§ **Stored entries**
• • •
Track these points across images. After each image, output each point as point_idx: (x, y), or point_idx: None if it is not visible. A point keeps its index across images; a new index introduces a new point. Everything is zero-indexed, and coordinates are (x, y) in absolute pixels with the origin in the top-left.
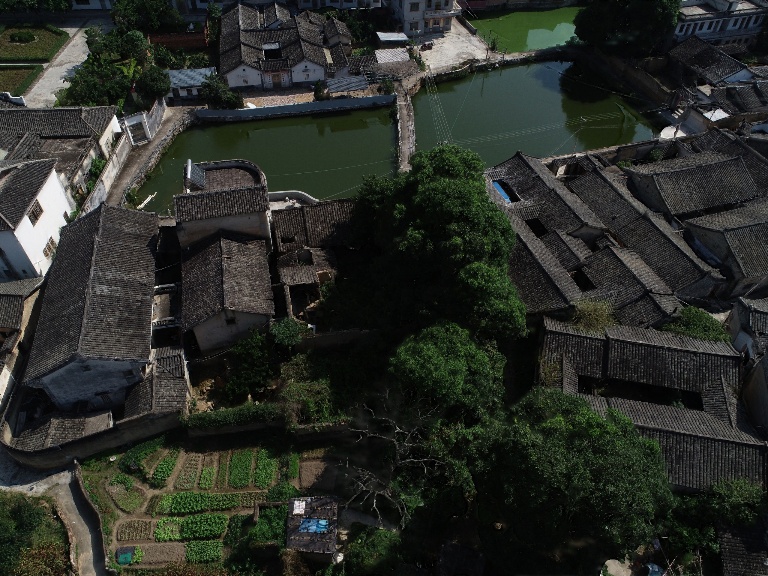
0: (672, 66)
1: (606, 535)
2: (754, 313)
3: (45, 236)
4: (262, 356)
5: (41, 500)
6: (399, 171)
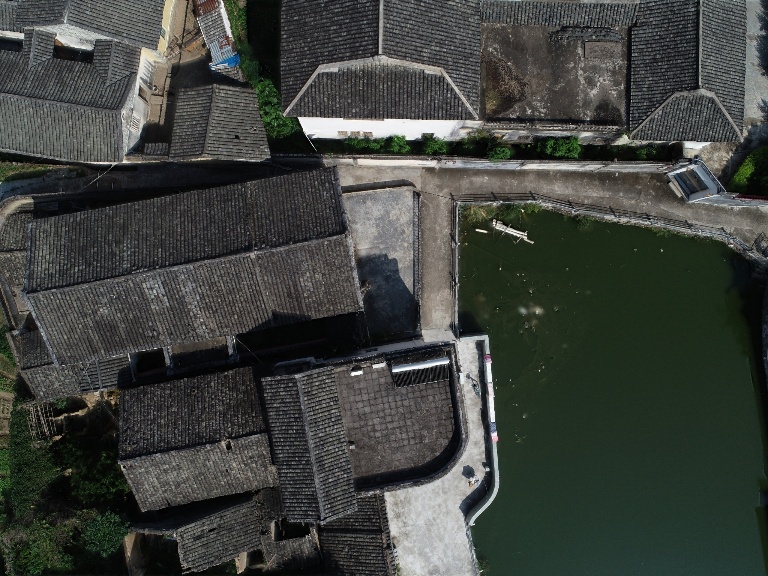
0: None
1: None
2: None
3: (359, 128)
4: (88, 494)
5: None
6: None
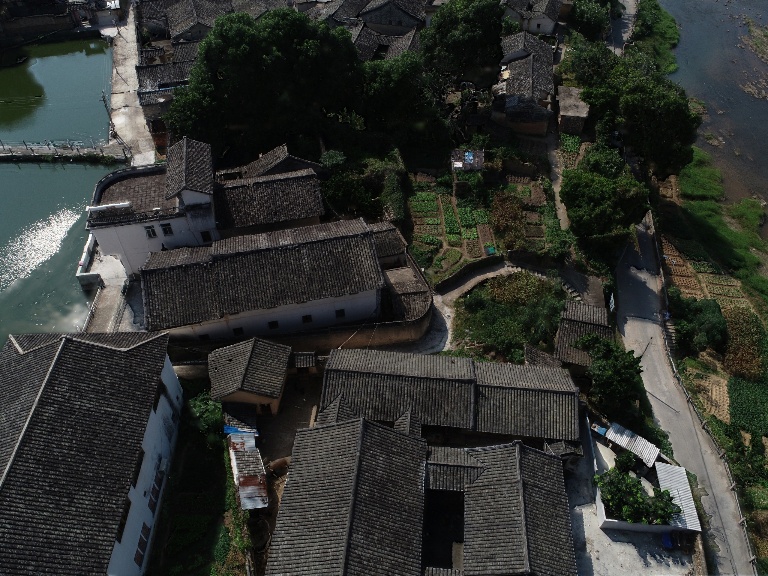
0: (14, 12)
1: (504, 10)
2: (333, 17)
3: None
4: None
5: (459, 301)
6: (91, 152)
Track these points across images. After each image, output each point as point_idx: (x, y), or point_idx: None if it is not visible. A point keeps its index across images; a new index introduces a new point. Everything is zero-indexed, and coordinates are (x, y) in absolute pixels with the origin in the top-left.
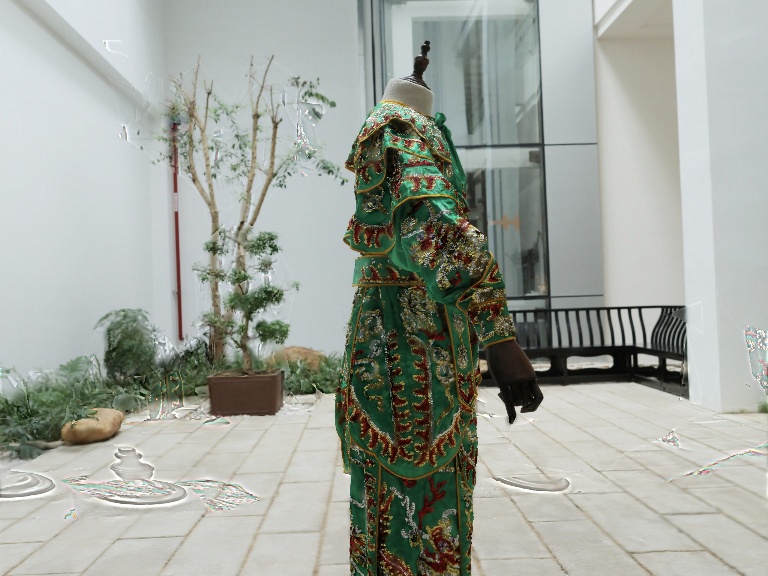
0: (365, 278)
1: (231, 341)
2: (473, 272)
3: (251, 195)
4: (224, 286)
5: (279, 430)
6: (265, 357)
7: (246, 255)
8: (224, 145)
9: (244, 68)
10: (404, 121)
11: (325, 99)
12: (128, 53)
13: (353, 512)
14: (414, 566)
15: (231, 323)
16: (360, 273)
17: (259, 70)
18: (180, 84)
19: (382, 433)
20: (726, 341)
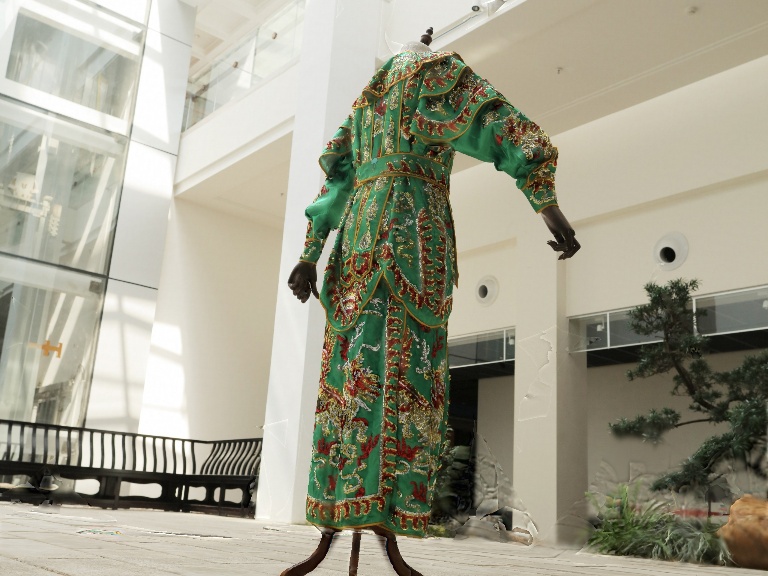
0: (394, 169)
1: None
2: (546, 154)
3: None
4: None
5: None
6: None
7: None
8: None
9: None
10: None
11: None
12: None
13: (366, 355)
14: (429, 395)
15: None
16: (381, 168)
17: None
18: None
19: (411, 285)
20: (303, 457)
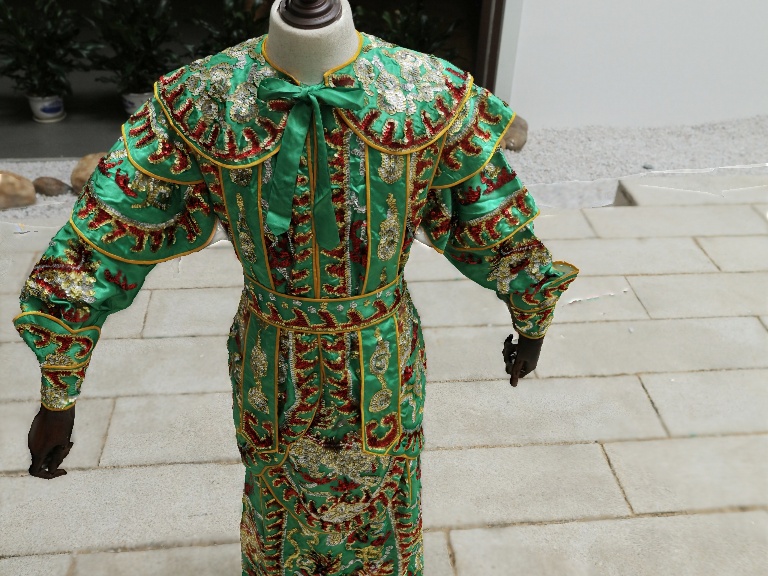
0: None
1: None
2: None
3: None
4: None
5: None
6: None
7: None
8: None
9: None
10: None
11: None
12: None
13: None
14: None
15: None
16: None
17: None
18: None
19: None
20: None
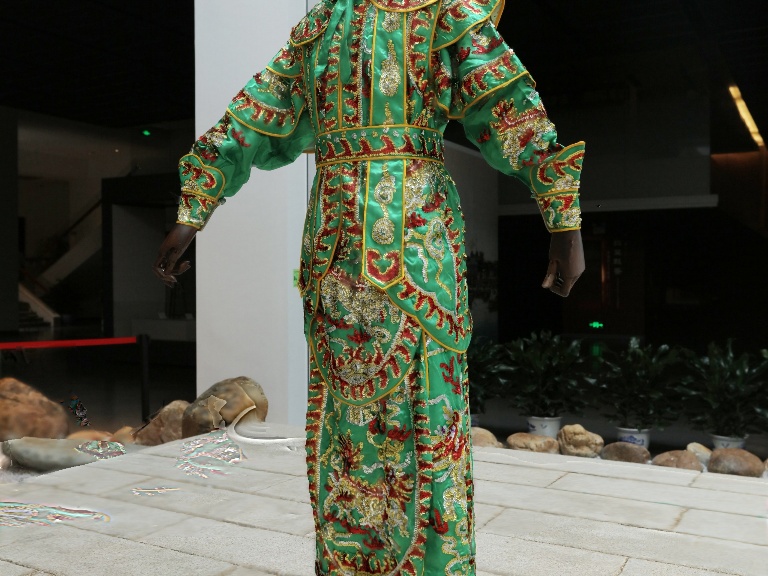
0: None
1: None
2: None
3: None
4: None
5: None
6: None
7: None
8: None
9: None
10: None
11: None
12: None
13: None
14: None
15: None
16: None
17: None
18: None
19: None
20: None
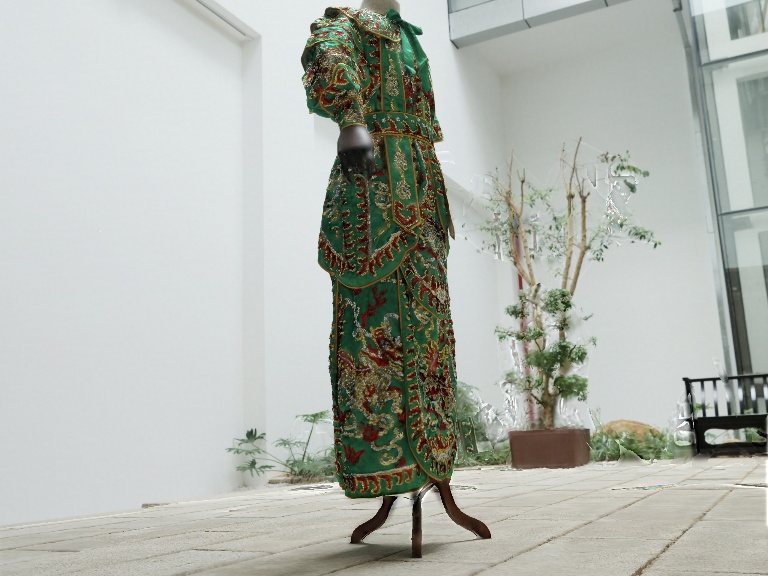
• • •
§ **TASK REQUIREMENTS**
Reproduce all of the material above with every "point_idx" swapped for "point_id" and everything else left unchanged. Omit the pictures from your answer.

§ **TASK ANSWER**
Track these points across images. After each image, output each point as point_id: (x, y), or point_id: None if it is not visible. A point keeps its index across images; a new index introduces a new point. Everything is zero-indexed, and coordinates are (x, y) in absolute pixels with the origin in the top-left.
0: (672, 66)
1: (606, 535)
2: (754, 313)
3: (45, 236)
4: (262, 356)
5: (41, 500)
6: (399, 171)
0: None
1: None
2: None
3: (359, 128)
4: (88, 494)
5: None
6: None
0: (14, 12)
1: (504, 10)
2: (333, 17)
3: None
4: None
5: (459, 301)
6: (91, 152)
Track these points across images. After each image, output each point as point_id: (x, y), or point_id: None if it is not visible. A point keeps its index across images; a new index introduces a new point. Everything is zero-indexed, and coordinates are (x, y) in absolute pixels with the origin in the top-left.
0: (365, 278)
1: (231, 341)
2: (473, 272)
3: (251, 195)
4: (224, 286)
5: (279, 430)
6: (265, 357)
7: (246, 255)
8: (224, 145)
9: (244, 68)
10: (404, 121)
11: (325, 99)
12: (128, 53)
13: (353, 512)
14: (414, 566)
15: (231, 323)
16: (360, 273)
17: (259, 70)
18: (180, 84)
19: (382, 433)
20: (726, 341)
0: (394, 169)
1: None
2: (546, 154)
3: None
4: None
5: None
6: None
7: None
8: None
9: None
10: None
11: None
12: None
13: (366, 355)
14: (429, 395)
15: None
16: (381, 168)
17: None
18: None
19: (411, 285)
20: (303, 457)
0: None
1: None
2: None
3: None
4: None
5: None
6: None
7: None
8: None
9: None
10: None
11: None
12: None
13: None
14: None
15: None
16: None
17: None
18: None
19: None
20: None
0: None
1: None
2: None
3: None
4: None
5: None
6: None
7: None
8: None
9: None
10: None
11: None
12: None
13: None
14: None
15: None
16: None
17: None
18: None
19: None
20: None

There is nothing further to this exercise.